Historically, many people seemed to lean towards defining a phase of matter by its (broken) symmetries. For instance, a ferromagnet has broken rotational symmetry and time-reversal symmetry, a solid has broken translational and rotational symmetry, etc. In light of the discoveries of the Quantum Hall Effect and topological insulators, it seems like this symmetry classification does not encompass all states of matter.
The symmetry classification is largely a theoretical construct, however. I would think that one defines a state of matter by particular experimental properties that it exhibits. For example, one could define a superconductor by requiring it to exhibit the following:
- Zero Resistivity
- Meissner Effect
- Zero Peltier Coefficient
Put another way, to verify that one has discovered a superconductor, these three criteria must be satisfied.
Let us take another example: a simple metal. The criterion that must be satisfied for this case is the existence of a Fermi surface. This can be measured by quantum oscillation measurements, angle-resolved photoemission, or a few other probes.
Yet another example: a 2D topological insulator. What one must observe is:
- The Fermi energy intersects an odd number of topologically protected edge states in half the edge Brillouin zone (which was shown by transport in this classic paper)
- The existence of a spin-polarization associated with the edge states
While these three examples were chosen because they were simple, I have remaining doubts. Are these observations necessary and sufficient to define these states of matter? Are there cases where one can better define a state of matter theoretically?
For instance, a theorist may define a 2D topological insulator by the existence of a non-trivial topological number, which seems like a perfectly valid criterion to me. This topological number cannot be experimentally observed in a very direct way (to my knowledge) and has to be inferred from the edge states, band structure, etc.
The reason I started thinking about this is because I did not find the definition of a charge density wave in this widely-cited paper by Johannes and Mazin appropriate. It states:
[A charge density wave is a] Peierls-like instabilit[y] that occur[s] due to a divergency in the real part of the electronic susceptibility, so that the electronic subsystem would be unstable per se, even if the ions were clamped at their high symmetry positions.

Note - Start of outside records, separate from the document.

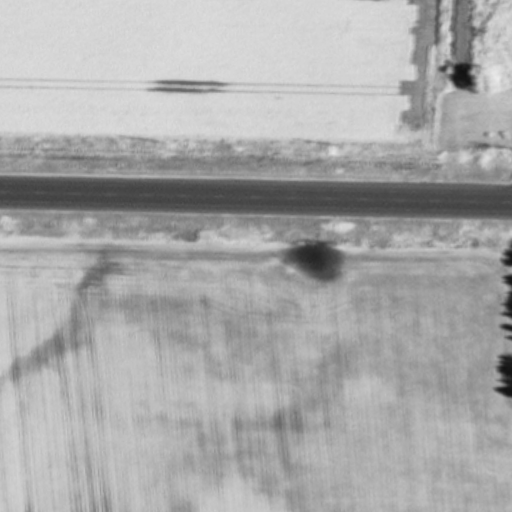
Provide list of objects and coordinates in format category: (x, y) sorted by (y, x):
power tower: (164, 144)
power tower: (349, 150)
road: (256, 197)
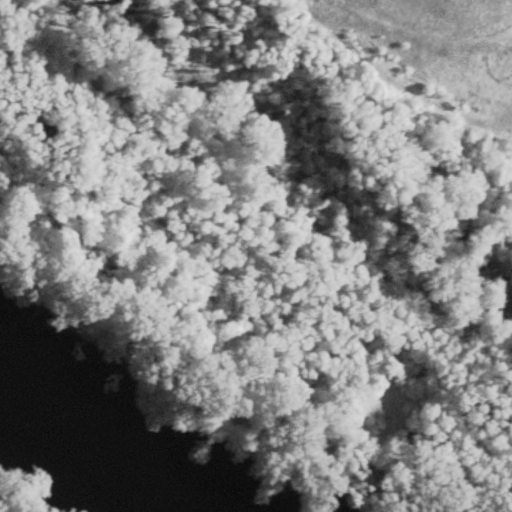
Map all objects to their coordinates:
river: (92, 448)
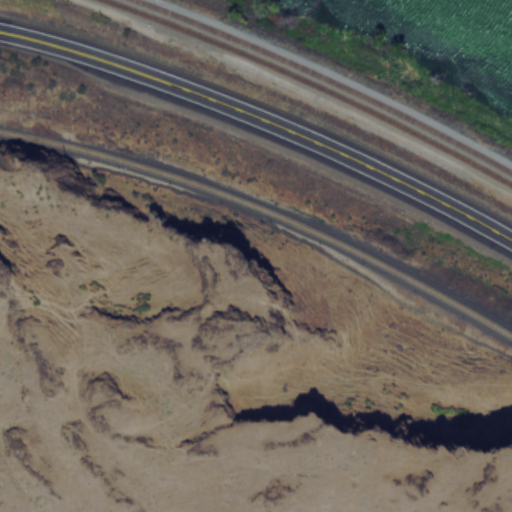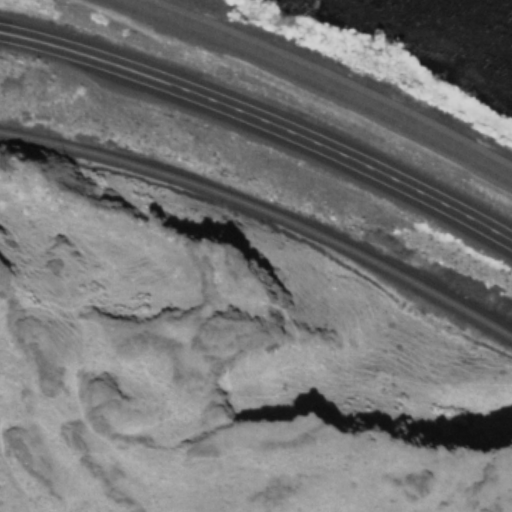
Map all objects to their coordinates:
railway: (328, 78)
railway: (312, 81)
road: (263, 118)
railway: (264, 210)
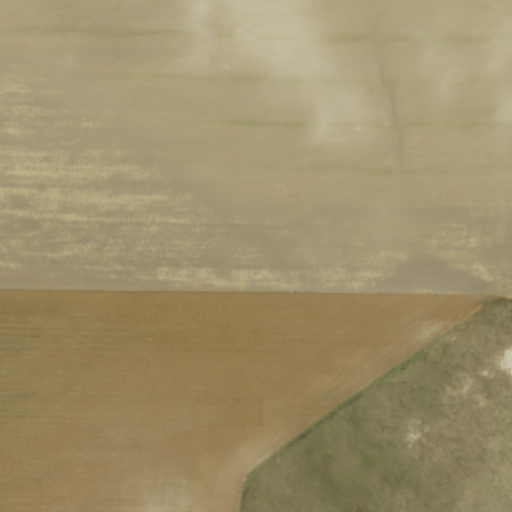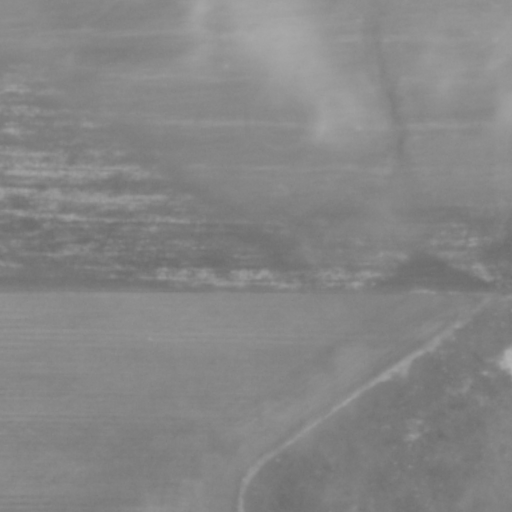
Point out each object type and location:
crop: (230, 226)
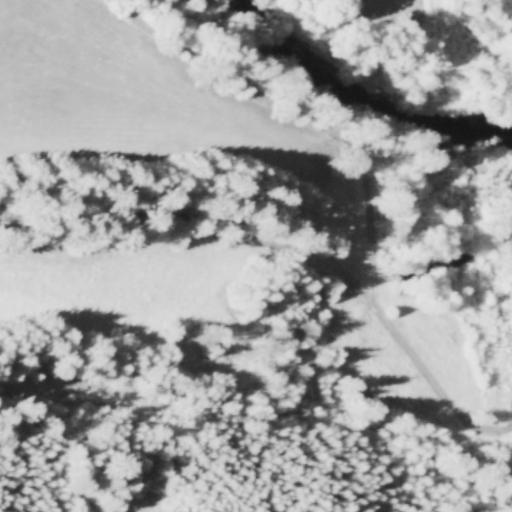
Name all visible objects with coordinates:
river: (362, 91)
road: (151, 505)
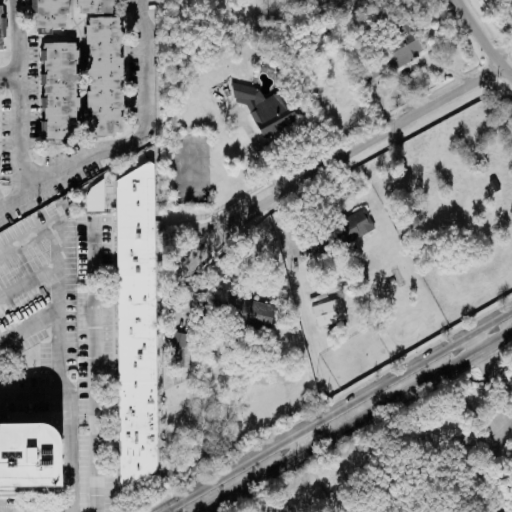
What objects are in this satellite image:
building: (95, 5)
building: (49, 13)
building: (1, 26)
road: (483, 37)
building: (394, 50)
building: (104, 74)
road: (9, 76)
road: (407, 76)
building: (59, 89)
road: (18, 96)
building: (265, 109)
road: (133, 142)
road: (370, 142)
road: (262, 151)
building: (95, 196)
building: (356, 223)
road: (177, 260)
road: (29, 281)
building: (256, 311)
building: (136, 324)
road: (31, 326)
building: (135, 326)
road: (64, 335)
road: (472, 340)
building: (178, 348)
road: (95, 366)
road: (33, 393)
road: (334, 408)
road: (355, 420)
road: (301, 440)
building: (28, 454)
building: (33, 456)
park: (419, 459)
road: (35, 510)
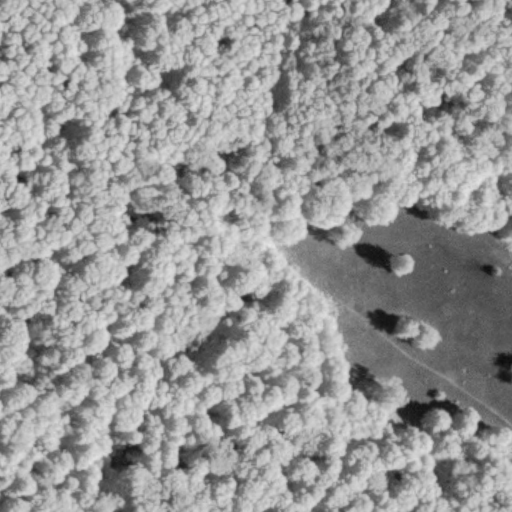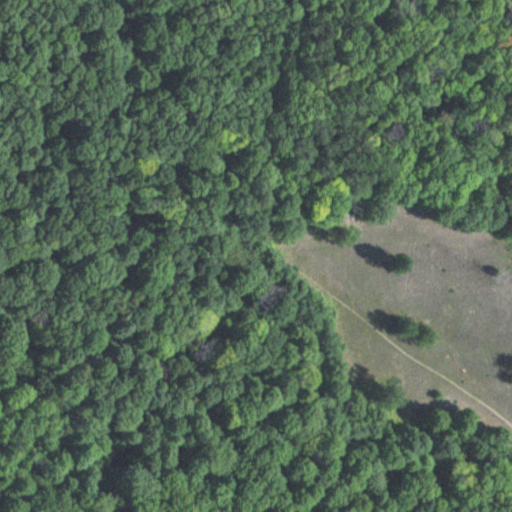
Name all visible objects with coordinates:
road: (35, 34)
road: (262, 250)
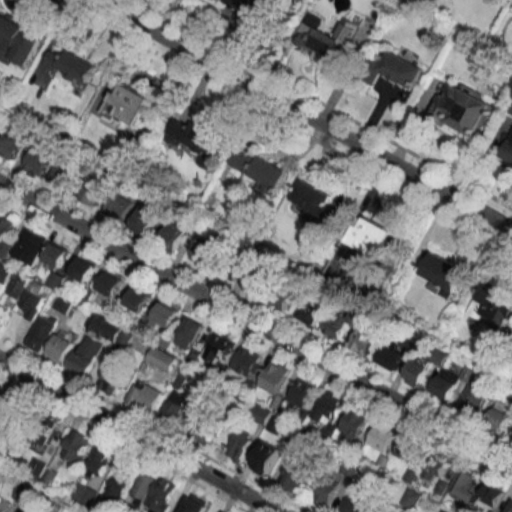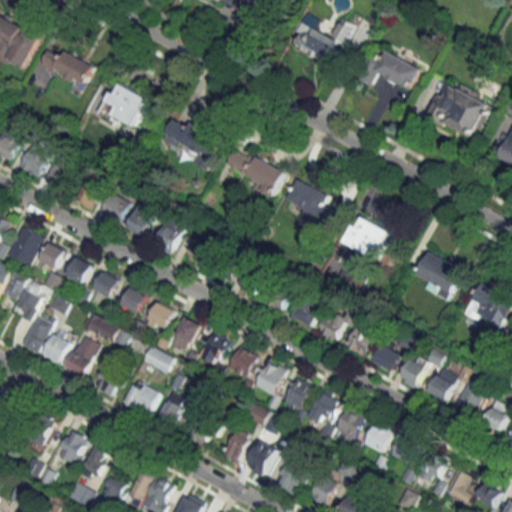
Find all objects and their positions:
building: (223, 0)
building: (18, 41)
building: (329, 41)
building: (70, 65)
building: (401, 69)
building: (129, 104)
building: (463, 108)
road: (302, 115)
building: (195, 138)
building: (11, 143)
building: (507, 150)
building: (37, 161)
building: (260, 167)
building: (63, 172)
building: (95, 194)
building: (315, 203)
building: (119, 207)
building: (147, 218)
building: (5, 227)
building: (173, 233)
building: (372, 236)
building: (30, 245)
building: (202, 253)
building: (57, 254)
building: (228, 263)
building: (84, 270)
building: (5, 271)
building: (443, 272)
building: (256, 281)
building: (111, 283)
building: (27, 294)
building: (282, 295)
building: (138, 299)
building: (63, 304)
building: (495, 306)
building: (310, 313)
building: (165, 316)
road: (256, 324)
building: (104, 326)
building: (192, 330)
building: (41, 333)
building: (365, 340)
building: (221, 347)
building: (60, 348)
building: (86, 356)
building: (391, 357)
building: (162, 358)
building: (248, 362)
building: (418, 371)
building: (275, 377)
building: (112, 382)
building: (447, 383)
building: (302, 393)
building: (146, 395)
building: (474, 397)
building: (176, 406)
building: (329, 407)
building: (260, 413)
building: (501, 415)
building: (276, 422)
building: (355, 423)
building: (203, 429)
building: (45, 430)
road: (139, 435)
building: (383, 436)
building: (241, 444)
building: (78, 446)
building: (410, 449)
building: (100, 458)
building: (266, 458)
building: (436, 466)
building: (298, 474)
building: (467, 485)
building: (143, 487)
building: (117, 489)
building: (325, 491)
building: (162, 494)
building: (88, 495)
building: (493, 495)
building: (411, 498)
building: (194, 504)
building: (355, 504)
building: (509, 508)
building: (1, 511)
building: (380, 511)
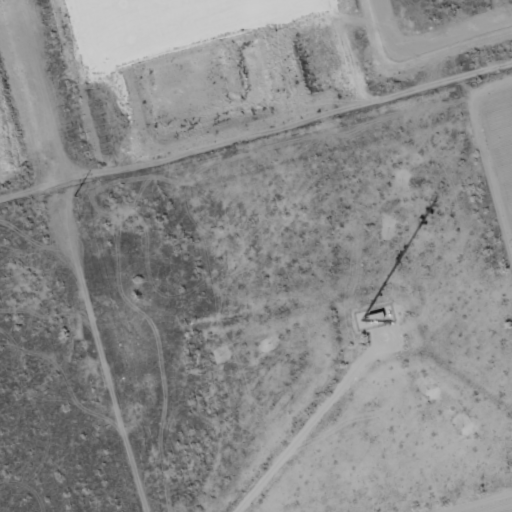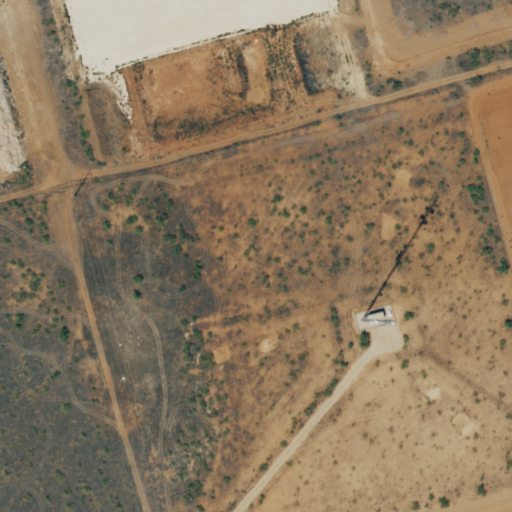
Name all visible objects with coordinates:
power tower: (73, 196)
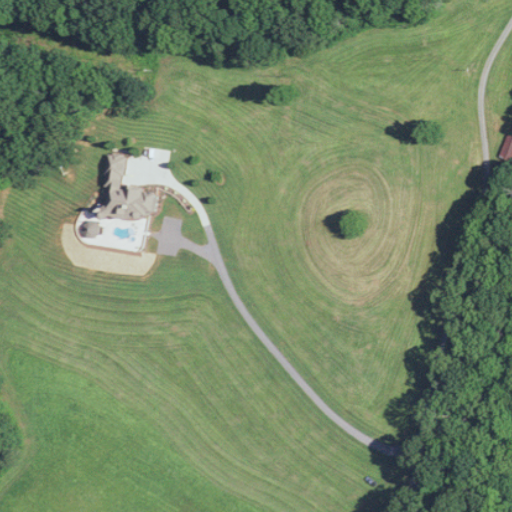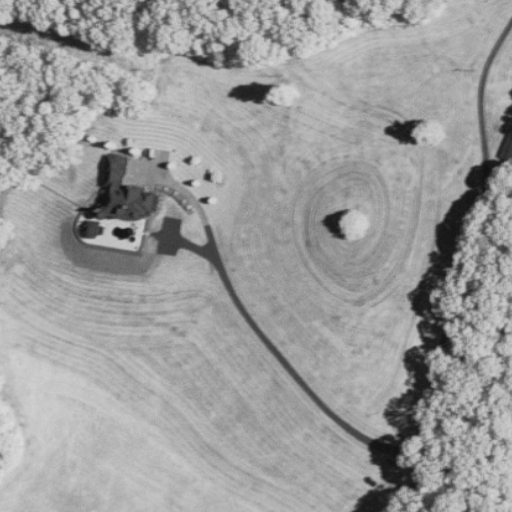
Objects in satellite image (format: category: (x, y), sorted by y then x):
building: (124, 189)
road: (424, 411)
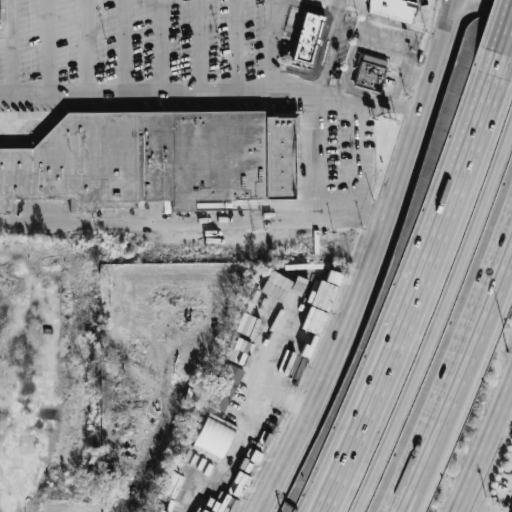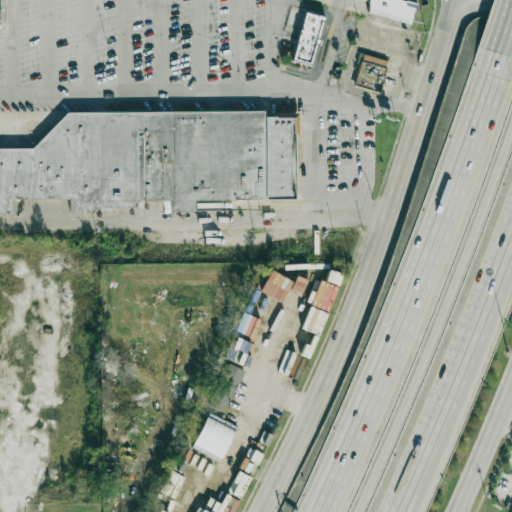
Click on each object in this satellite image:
building: (392, 9)
building: (393, 10)
road: (477, 14)
road: (3, 18)
road: (449, 18)
road: (456, 18)
road: (506, 37)
building: (307, 39)
building: (309, 40)
road: (196, 46)
road: (46, 47)
road: (87, 47)
road: (121, 47)
road: (160, 47)
road: (272, 50)
road: (400, 60)
road: (7, 63)
road: (326, 69)
building: (370, 72)
building: (372, 75)
road: (135, 94)
road: (393, 105)
building: (279, 157)
building: (139, 159)
building: (154, 160)
road: (455, 177)
road: (352, 203)
road: (376, 209)
road: (371, 279)
road: (431, 318)
road: (280, 344)
road: (458, 372)
building: (225, 388)
road: (358, 407)
road: (370, 408)
road: (454, 415)
road: (502, 418)
road: (246, 424)
building: (214, 437)
road: (481, 441)
building: (167, 504)
building: (156, 510)
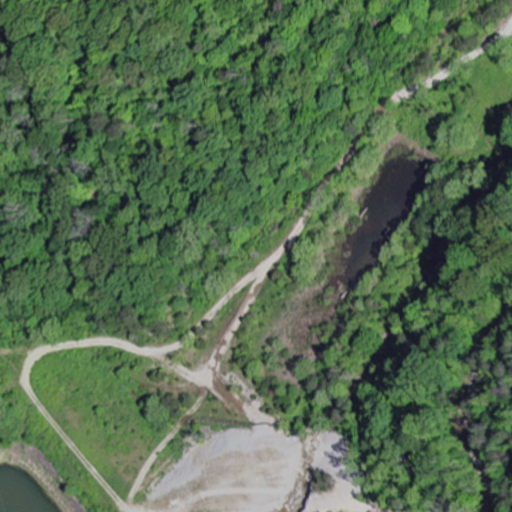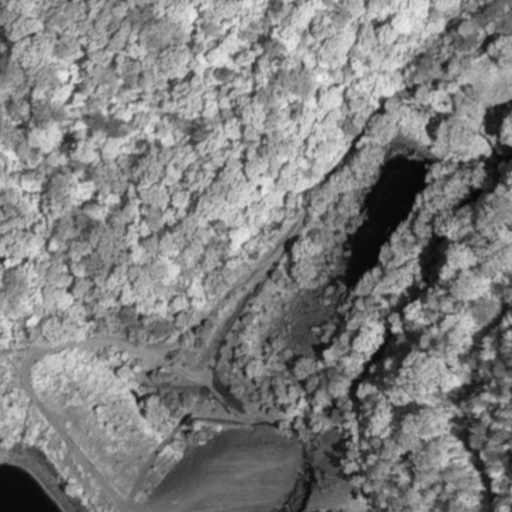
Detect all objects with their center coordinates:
dam: (51, 467)
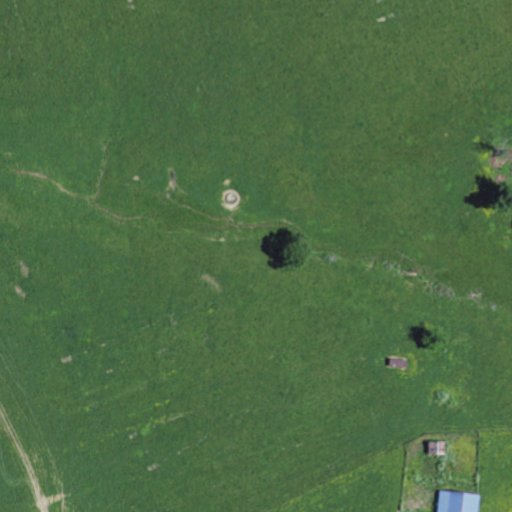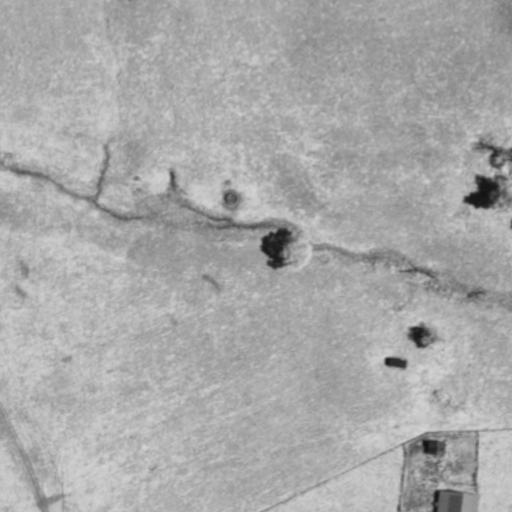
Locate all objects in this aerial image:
building: (453, 502)
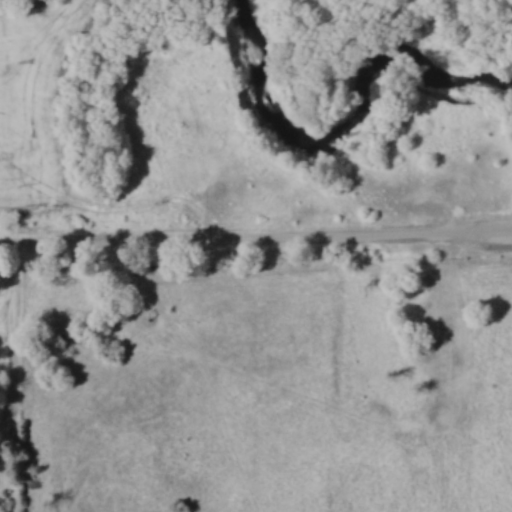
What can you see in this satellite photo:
river: (352, 119)
road: (256, 243)
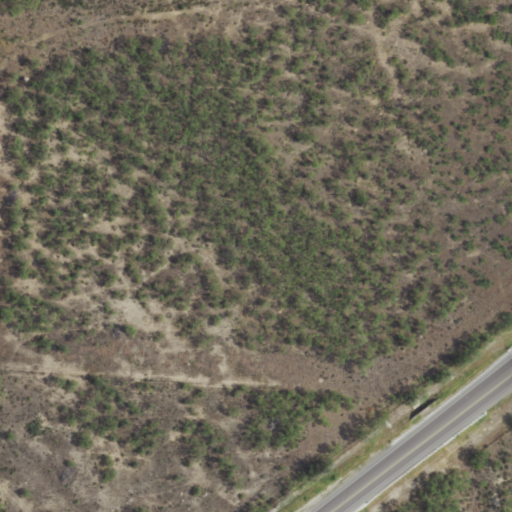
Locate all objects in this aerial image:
road: (416, 439)
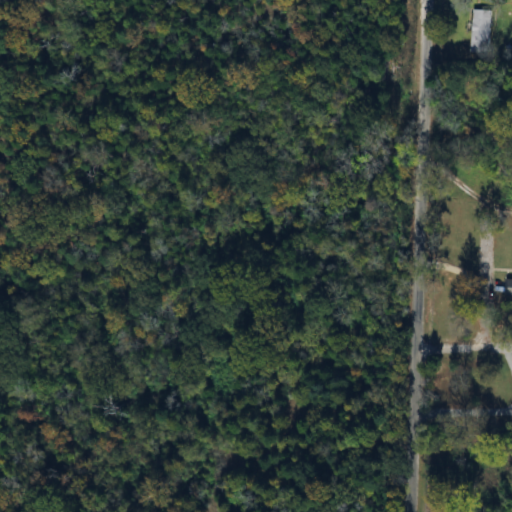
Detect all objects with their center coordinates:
building: (482, 30)
road: (485, 233)
road: (427, 256)
building: (509, 288)
road: (486, 309)
road: (467, 347)
road: (495, 411)
building: (481, 482)
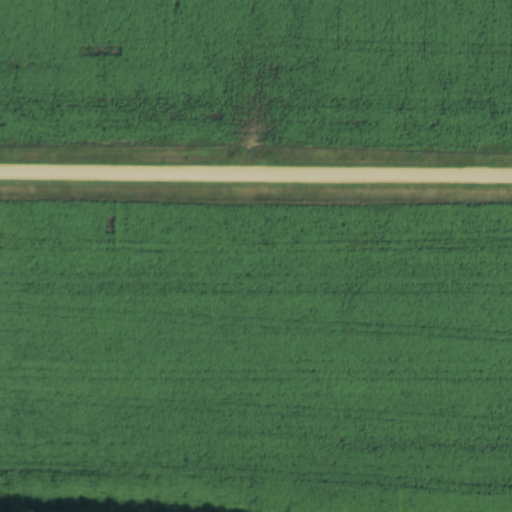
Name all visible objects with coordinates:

This definition bothers me in particular because it defines a charge density wave by its cause (i.e. Peierls-like instability due to a divergence in the real part of the electronic susceptibility). The main qualm I have is that one should not define a state of matter by its origin or cause. This is like trying define a superconductor by the mechanism that causes its existence (i.e. phonon-mediated electron-electron interaction for superconductors, which would exclude unconventional superconductors from its definition). This is obviously problematic. Therefore, shouldn’t one define a charge density wave by its experimentally measured properties?
So I come back to the original question: how does one define a state of matter?